• CONSIGNE 1:
Selon le texte sur l'Organisation des veuves et orphelins de Tsahal, en quelle année cette organisation a-t-elle été fondée ?
• CONSIGNE 2:
Recopiez sans rien modifier, dans le texte sur l'Organisation des veuves et orphelins de Tsahal, tout ce qui va de « L’organisation propose de » jusqu'à « pour les fêtes. ».
• CONSIGNE 3:
Prolongez le texte consacré à l'Organisation des veuves et orphelins de Tsahal à partir de l'endroit où il s'arrête.

Fondée en 1991, l’Organisation des veuves et orphelins de Tsahal perçoit des subventions du gouvernement et des fonds de donateurs privés, mais fonctionne de manière indépendante pour venir en aide et favoriser l’émancipation des « veuves et orphelins de ceux qui sont morts au combat, que ce soit en tant que membres de Tsahal ou d’autres forces de l’ordre, et créer une communauté d’entraide au profit des familles endeuillées », explique le site Internet de l’organisation.
L’organisation propose de multiples activités tout au long de l’année, dont des camps pour enfants, auxquels les deux filles aînées de Russo ont participé, ainsi que des groupes de soutien et des colis pour les fêtes.
La conférence a commencé par l’interprétation, par un ensemble musical de Tsahal, de « Plus fort que le vent », le thème de l’événement, suivie d’une vidéo de bienvenue enregistrée par l’actrice Noa Tishby, dont la mère était elle aussi une veuve de Tsahal.
« Le premier mari de ma mère est mort au combat en 1969 et son avion n’a jamais été retrouvé », a expliqué Tishby. « Il est toujours porté disparu. »

• ENREGISTREMENTS EXTRAITS:
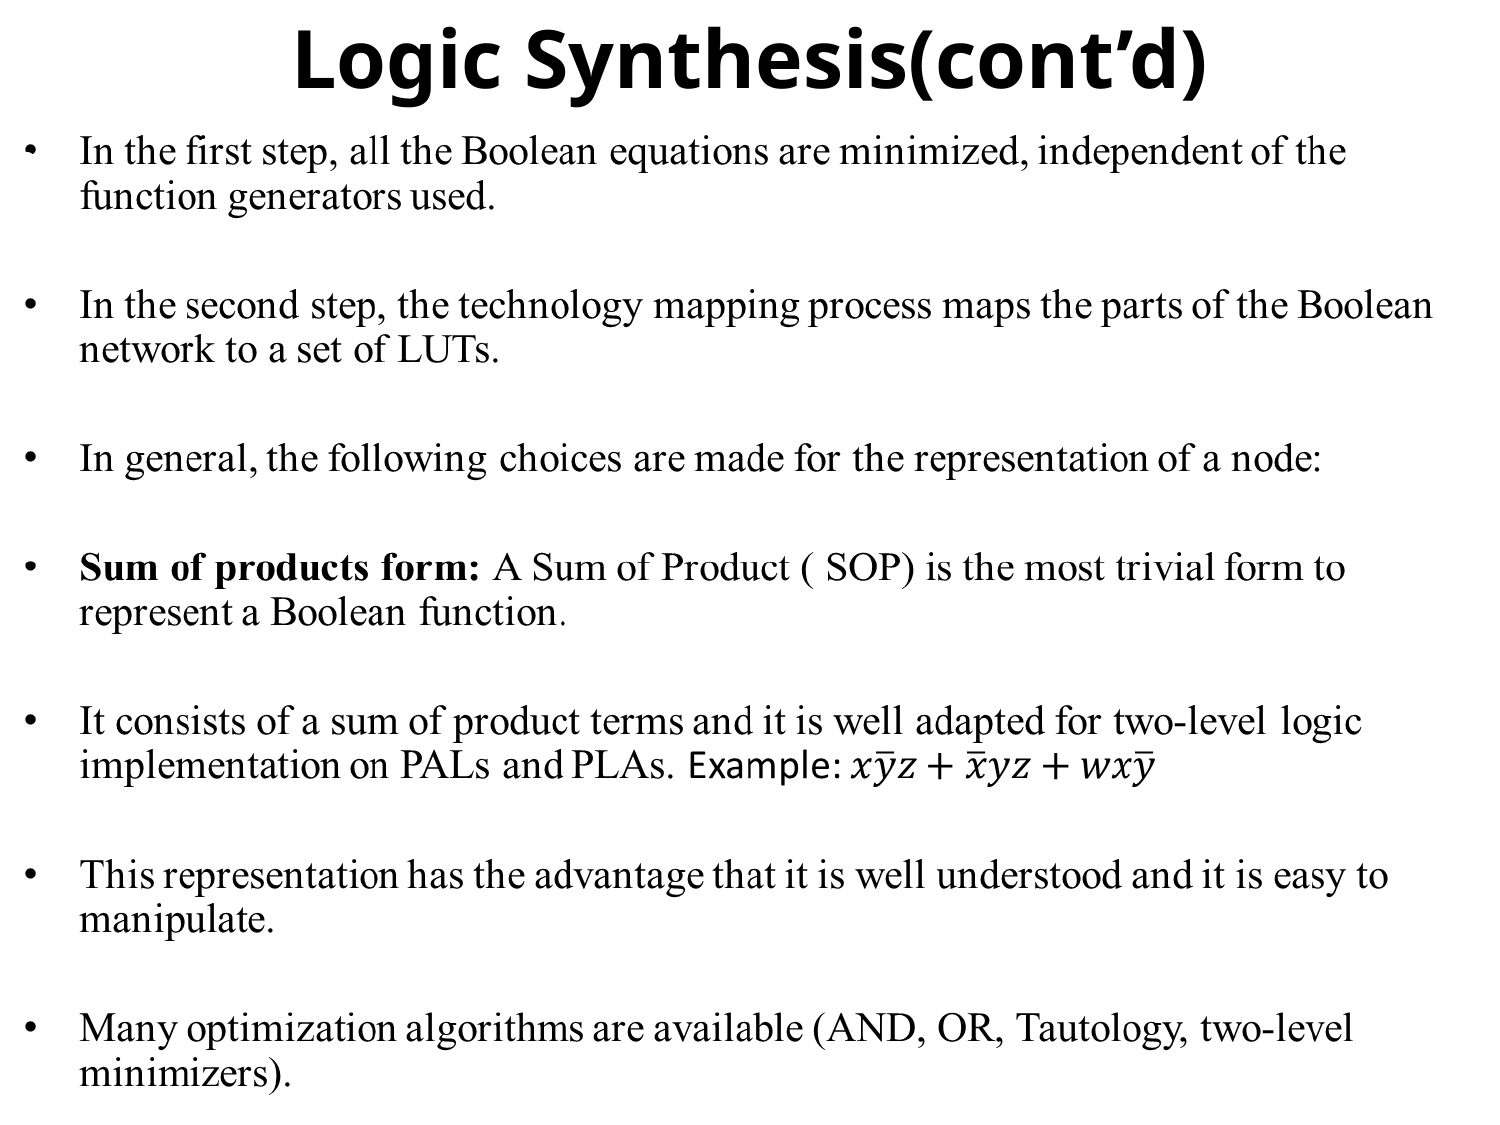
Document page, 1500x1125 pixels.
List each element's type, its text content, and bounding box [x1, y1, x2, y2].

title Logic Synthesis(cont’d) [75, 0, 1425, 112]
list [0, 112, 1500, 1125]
--
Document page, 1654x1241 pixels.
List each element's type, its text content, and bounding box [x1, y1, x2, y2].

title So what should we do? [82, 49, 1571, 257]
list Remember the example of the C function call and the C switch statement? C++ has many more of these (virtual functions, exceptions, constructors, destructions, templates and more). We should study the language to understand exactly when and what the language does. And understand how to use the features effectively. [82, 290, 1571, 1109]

• RÉPONSE ATTENDUE 1:
En 1991.

• RÉPONSE ATTENDUE 2:
L’organisation propose de multiples activités tout au long de l’année, dont des camps pour enfants, auxquels les deux filles aînées de Russo ont participé, ainsi que des groupes de soutien et des colis pour les fêtes.

• RÉPONSE ATTENDUE 3:
Elle a rappelé aux femmes que même si leurs conjoints « sont tombés en combattant héroïquement, ce sont elles les héroïnes. Car vous êtes toutes des super-héroïnes. »
Trouver de la lumière dans les ténèbres
La présidente de l’Organisation des veuves et orphelins de Tsahal, Tami Shelach, dont le mari, le pilote et lieutenant-colonel Ehud Shelach, a été abattu au-dessus de l’Égypte dans les tout premiers jours de la guerre du Kippour, en 1973, a déclaré aux veuves qu’elles étaient « des modèles pour tout le pays, et qu’ensemble nous marcherons vers la lumière, l’espoir et l’horizon ».
« Ce fut le mois d’octobre le plus noir de toute l’histoire d’Israël », a déclaré Shelach, mais dans la présentation qui a suivi, la conférencière Yana Darom a souligné l’importance de l’humour pour « trouver un rayon de lumière au milieu des ténèbres ».
Les participantes ont ri lorsque Darom leur a dit : « Si vous pouvez obtenir quelque chose d’une institution, n’hésitez pas, que ce soit une Tesla ou des bijoux H. Stern… Il suffit d’utiliser le sésame ‘Je suis veuve’ ».
Elle a souligné l’importance d’avoir de bons amis : « Les bons amis doivent être comme des soutiens-gorge, ils sont là pour vous étreindre. »
Sivan Zada, veuve de Tsahal depuis 2007 lorsque son mari, Shahar, un soldat, a été tué à Gaza, a fait part de son expérience.
« Il adorait travailler dans le jardin et il me disait toujours de venir, mais je ne le faisais jamais », a-t-elle confié. C’est à la mort de Sahar qu’elle s’est mise à jardiner et un jour, en creusant, elle a trouvé une racine en forme de cœur.
« C’était un signe », a expliqué Zada. « Shahar savait quelque chose sur moi que je ne connaissais même pas. » Elle a ensuite étudié l’horticulture et créé une entreprise qui vend des plantes.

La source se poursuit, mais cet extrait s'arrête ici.